Gestehen Politiker ihre Liebe zu einer Band, einem Sänger, einer Sängerin, dann wird diese selten erwidert. Der gewesene britische Premier David Cameron bezeichnete sich als Anhänger von The Smiths, den Manchester-Ikonen um Sänger und Schmerzensmann Morrissey und Gitarrist Johnny Marr. Letzterer meinte schnöde: «Ich verbiete ihm, uns zu mögen.»
Die Rolling Stones wehrten sich dagegen, dass Donald Trump seine Wahlkampfauftritte mit ihrer Musik beschallte. Trump setzte sich seinem Naturell entsprechend über die Weisung hinweg. In beiden Fällen ging es um ideologische Differenzen. Und darum, dass kein auf seine Aura bedachter Musiker mit der biederen Politik assoziiert werden will.
Was der «Blick» am Mittwoch ankündigte, hat deshalb Sprengpotenzial: Ein Bundesrat präsentiert seine aktuellen Lieblingslieder! Mit Erleichterung nahm man zur Kenntnis, dass es sich um die Auswahl des stilsicheren Alain Berset handelt. Der über das linke Lager hinaus geschätzte Sozialdemokrat könnte höchstens einen Rechtsrocker wie Gölä mit einer Erwähnung verärgern. Doch Derartiges findet sich nicht auf der Liste. Dafür Hörenswertes von Johnny Cash, den Young Gods aus Bersets Heimatstadt Freiburg und von Hipster-Darling Bon Iver.

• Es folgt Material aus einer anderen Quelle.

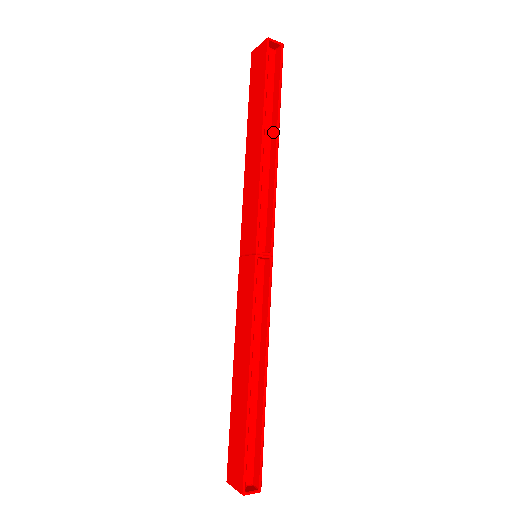
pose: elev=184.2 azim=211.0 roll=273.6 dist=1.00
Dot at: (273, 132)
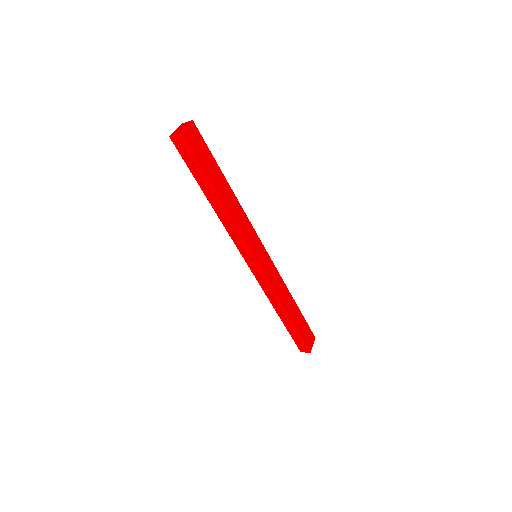
Dot at: (217, 192)
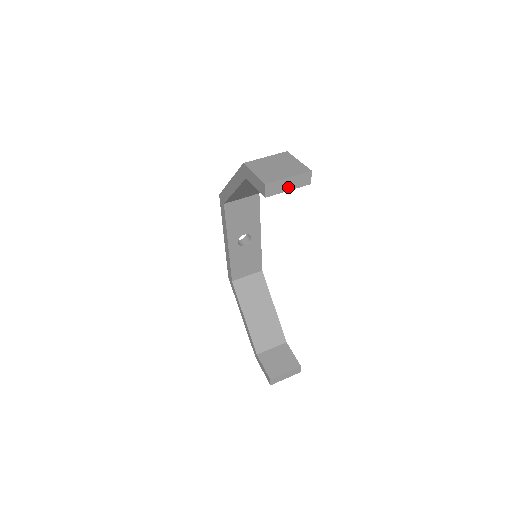
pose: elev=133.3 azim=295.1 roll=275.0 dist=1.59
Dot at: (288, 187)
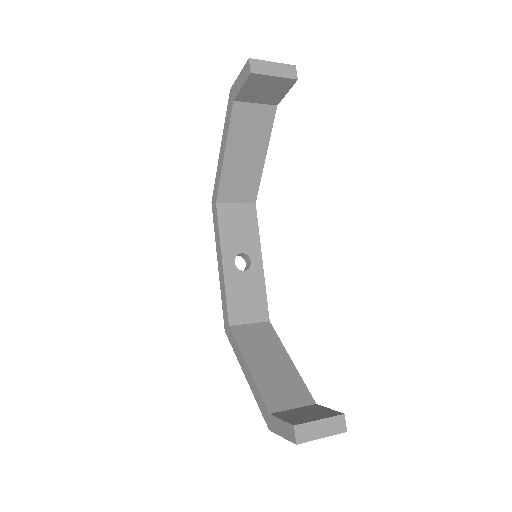
Dot at: (274, 72)
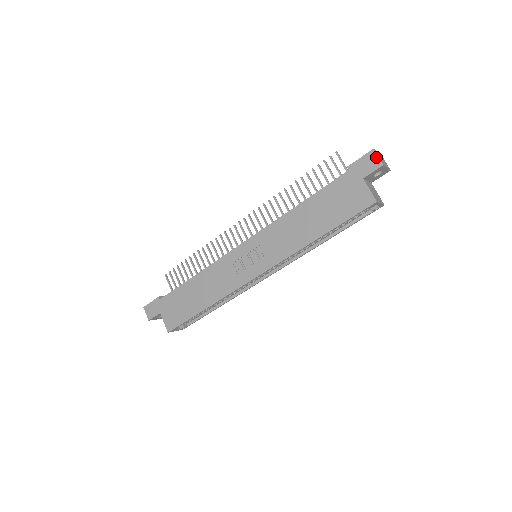
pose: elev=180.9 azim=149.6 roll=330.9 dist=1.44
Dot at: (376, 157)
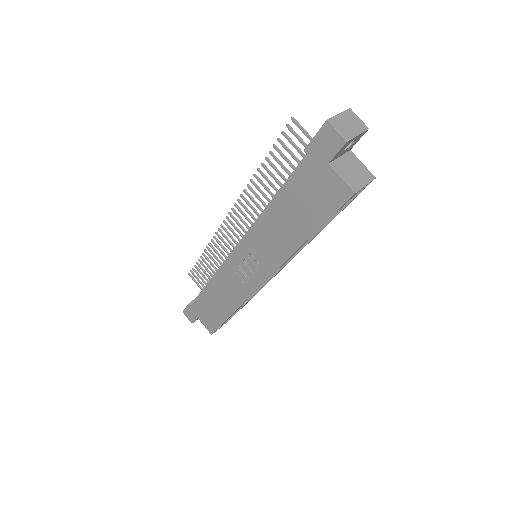
Dot at: (334, 132)
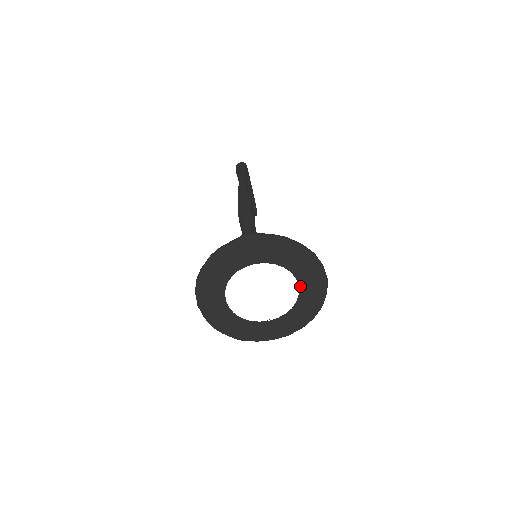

Heikel wird es aber bei «Get Lucky» von Pharrell Williams und Daft Punk. Musikalisch lassen wir das knapp durchgehen. Wenn der Gesundheitsminister aber sagt, das Lied beschreibe sein Lebensziel und seinen Vorsatz für das neue Jahr, dann müssen wir nachfragen: Sind Sie sicher, dass Sie den Liedtext richtig interpretieren, Herr Bundesrat? «Get Lucky» steht, um im Englischen zu bleiben, für den «act of sexual intercourse». Die ständig wiederkehrende Songzeile würde auf Deutsch wie folgt gesungen: «Wir sind die ganze Nacht auf der Suche nach Sex.» Das Verhältnis von Politik und Pop, es bleibt geprägt von Missverständnissen.